Layer 1 of the Big Data Stack: Security Infrastructure
Security and privacy requirements, layer 1 of the big data stack, are similar to the requirements for conventional data environments. The security requirements have to be closely aligned to specific business needs. Some unique challenges arise when big data becomes part of the strategy:
Data access: User access to raw or computed big data has about the same level of technical requirements as non-big data implementations. The data should be available only to those who have a legitimate business need for examining or interacting with it. Most core data storage platforms have rigorous security schemes and are augmented with a federated identity capability, providing appropriate access across the many layers of the architecture.
Application access: Application access to data is also relatively straightforward from a technical perspective. Most application programming interfaces (APIs) offer protection from unauthorized usage or access. This level of protection is probably adequate for most big data implementations.
Data encryption: Data encryption is the most challenging aspect of security in a big data environment. In traditional environments, encrypting and decrypting data really stresses the systems’ resources. This problem is exacerbated with big data. The simplest approach is to provide more and faster computational capability. A more temperate approach is to identify the data elements requiring this level of security and encrypt only the necessary items.
Threat detection: The inclusion of mobile devices and social networks exponentially increases both the amount of data and the opportunities for security threats. It is therefore important that organizations take a multiperimeter approach to security.
So, physical infrastructure enables everything and security infrastructure protects all the elements in your big data environment. The next level in the stack is the interfaces that provide bidirectional access to all the components of the stack — from corporate applications to data feeds from the Internet.
An important part of the design of these interfaces is the creation of a consistent structure that is shareable both inside and perhaps outside the company as well as with technology partners and business partners.
For decades, programmers have used APIs to provide access to and from software implementations. Tool and technology providers will go to great lengths to ensure that it is a relatively straightforward task to create new applications using their products. Although very helpful, it is sometimes necessary for IT professionals to create custom or proprietary APIs exclusive to the company.
You might need to do this for competitive advantage, a need unique to your organization, or some other business demand, and it is not a simple task. APIs need to be well documented and maintained to preserve the value to the business. For this reason, some companies choose to use API toolkits to get a jump-start on this important activity.
API toolkits have a couple of advantages over internally developed APIs. The first is that the API toolkits are products that are created, managed, and maintained by an independent third party. Second, they are designed to solve a specific technical requirement.
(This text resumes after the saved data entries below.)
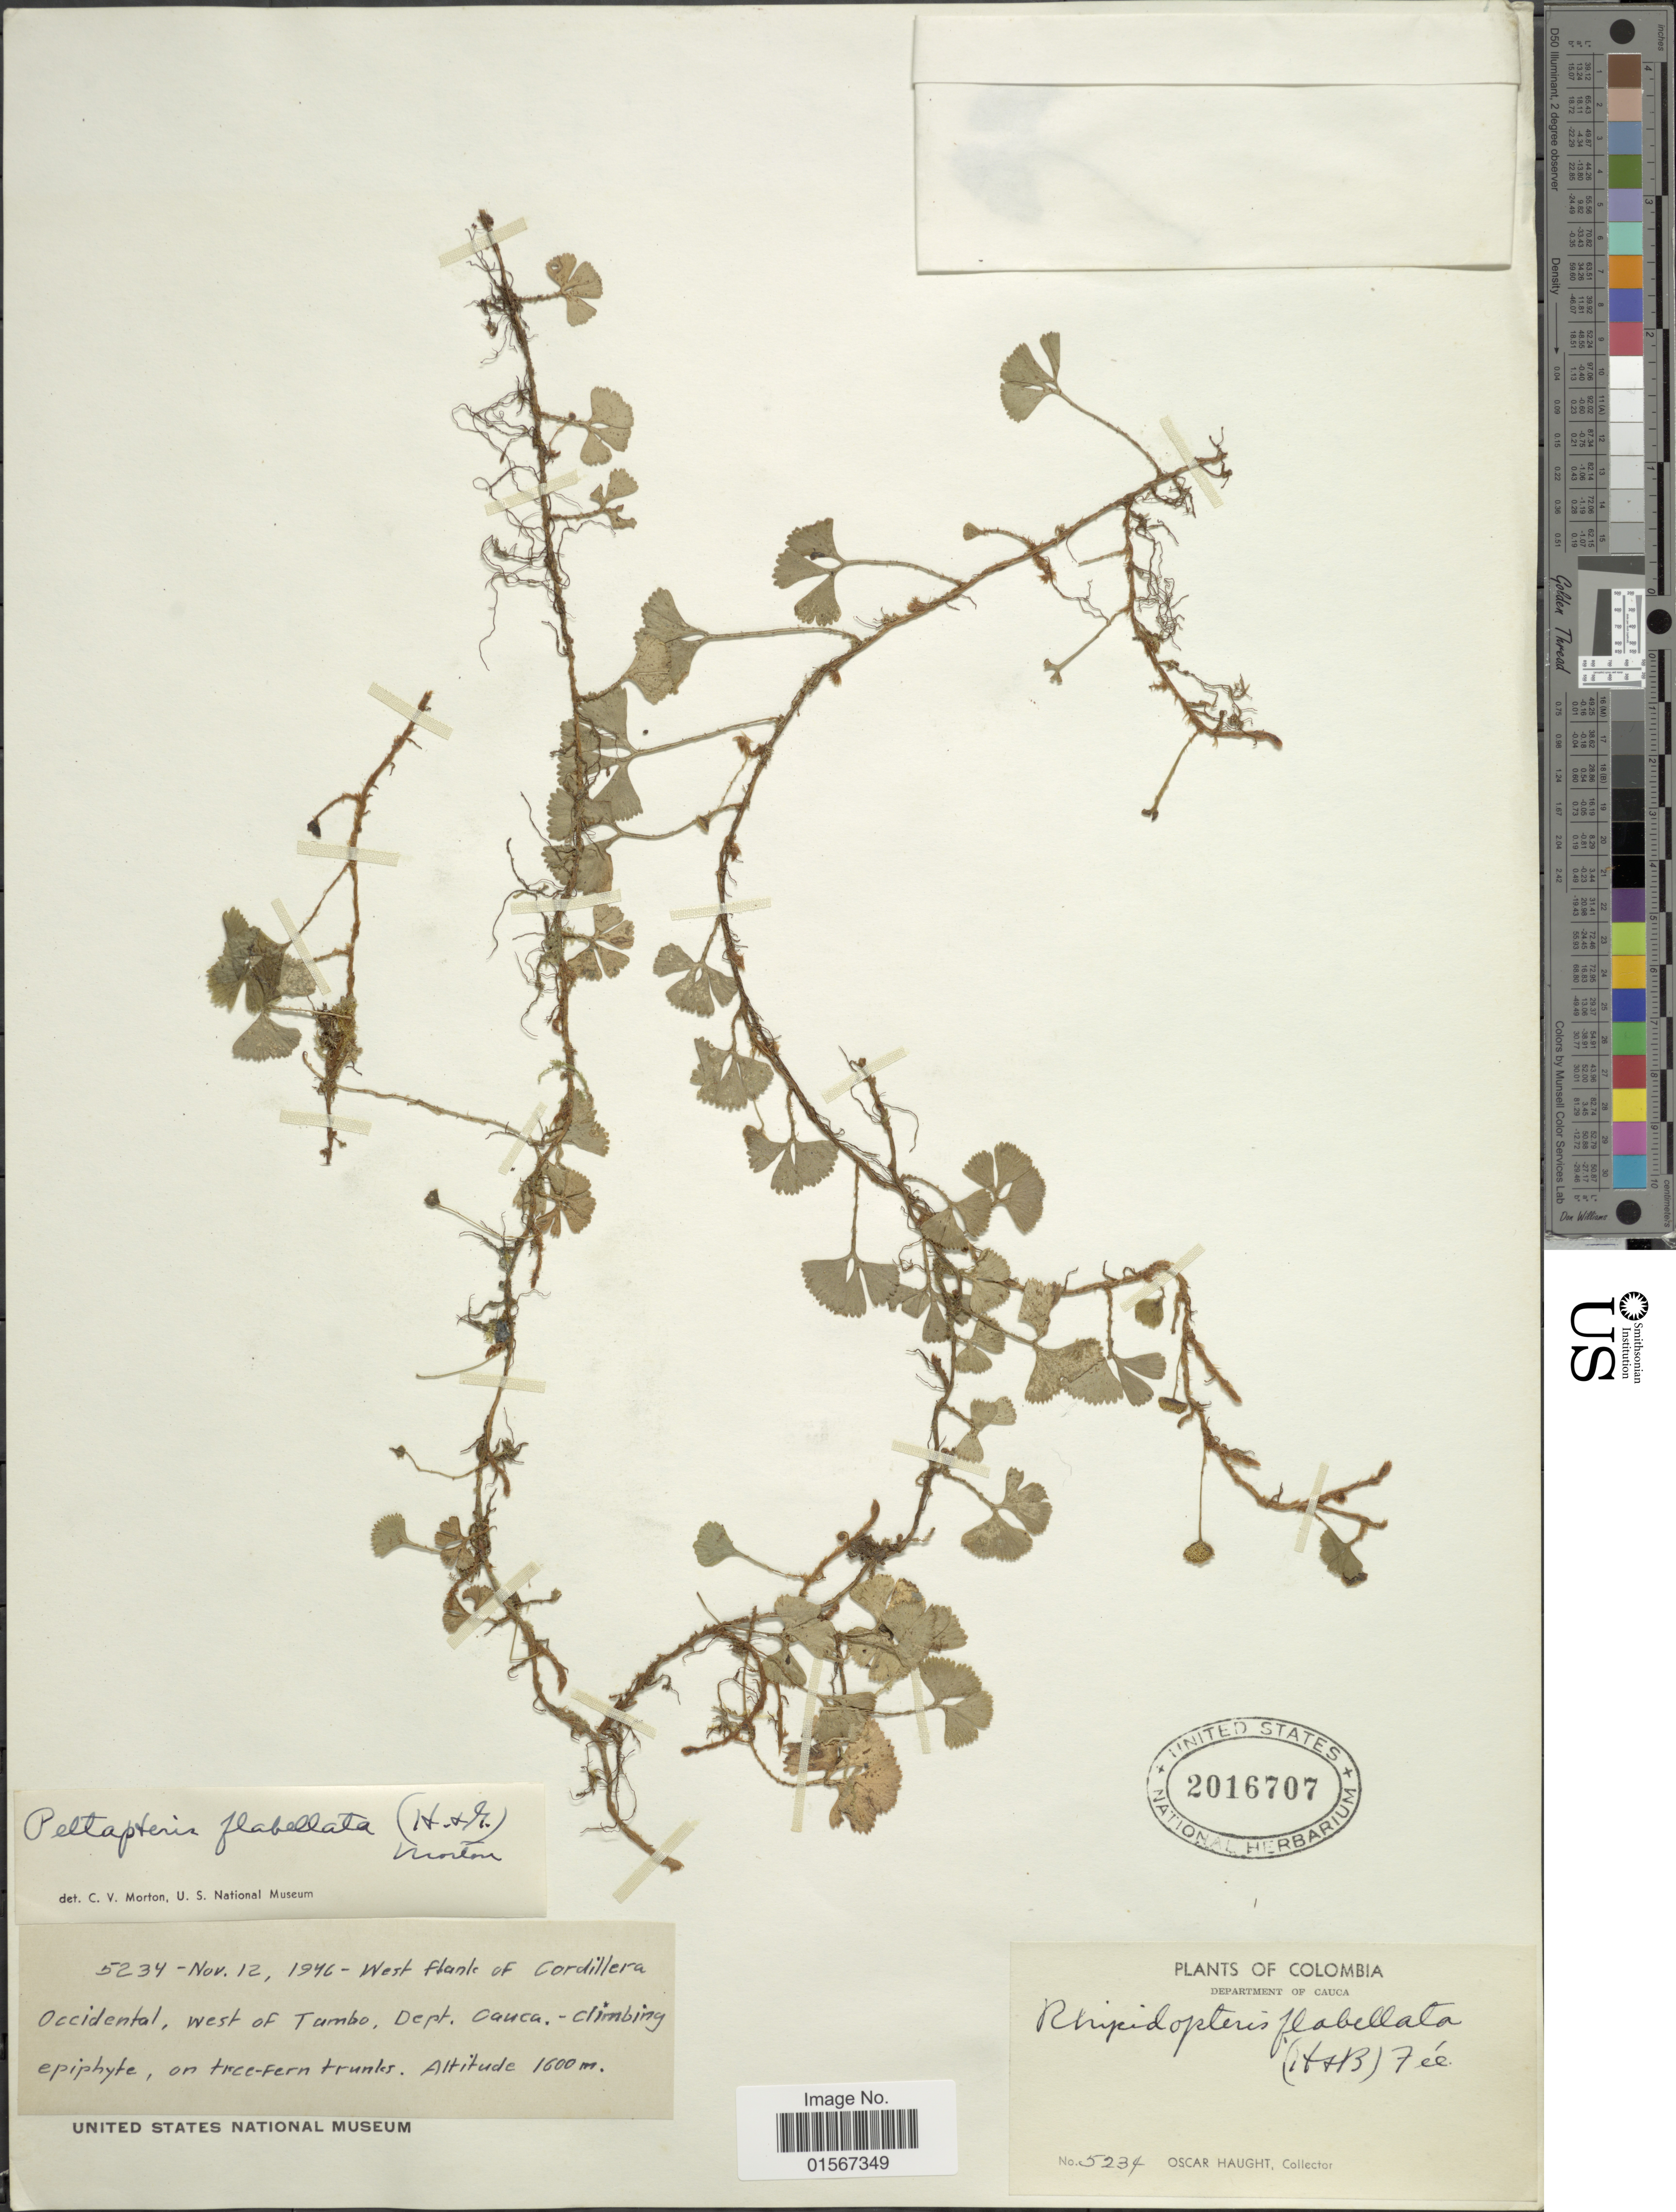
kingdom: Plantae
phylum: Tracheophyta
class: Polypodiopsida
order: Polypodiales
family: Dryopteridaceae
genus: Elaphoglossum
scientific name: Elaphoglossum peltatum f. flabellatum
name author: (Humb. & Bonpl. ex Willd.) Mickel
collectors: O. L. Haught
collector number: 5234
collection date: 1946-11-12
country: Colombia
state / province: Cauca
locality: Colombia, Department of Cauca, West flank of Cordillera Occidental, west of Tambo.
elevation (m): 1600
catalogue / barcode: US 2016707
Big data challenges require a slightly different approach to API development or adoption. Because much of the data is unstructured and is generated outside of the control of your business, a new technique, called Natural Language Processing (NLP), is emerging as the preferred method for interfacing between big data and your application programs.
NLP allows you to formulate queries with natural language syntax instead of a formal query language like SQL. For most big data users, it will be much easier to ask “List all married male consumers between 30 and 40 years old who reside in the southeastern United States and are fans of NASCAR” than to write a 30-line SQL query for the answer.
Because most data gathering and movement have very similar characteristics, you can design a set of services to gather, cleanse, transform, normalize, and store big data items in the storage system of your choice.
To create as much flexibility as necessary, the factory could be driven with interface descriptions written in Extensible Markup Language (XML). This level of abstraction allows specific interfaces to be created easily and quickly without the need to build specific services for each data source.
In practice, you could create a description of SAP or Oracle application interfaces using something like XML. Each interface would use the same underlying software to migrate data between the big data environment and the production application environment independent of the specifics of SAP or Oracle. If you need to gather data from social sites on the Internet, the practice would be identical.
Describe the interfaces to the sites in XML, and then engage the services to move the data back and forth. Typically, these interfaces are documented for use by internal and external technologists.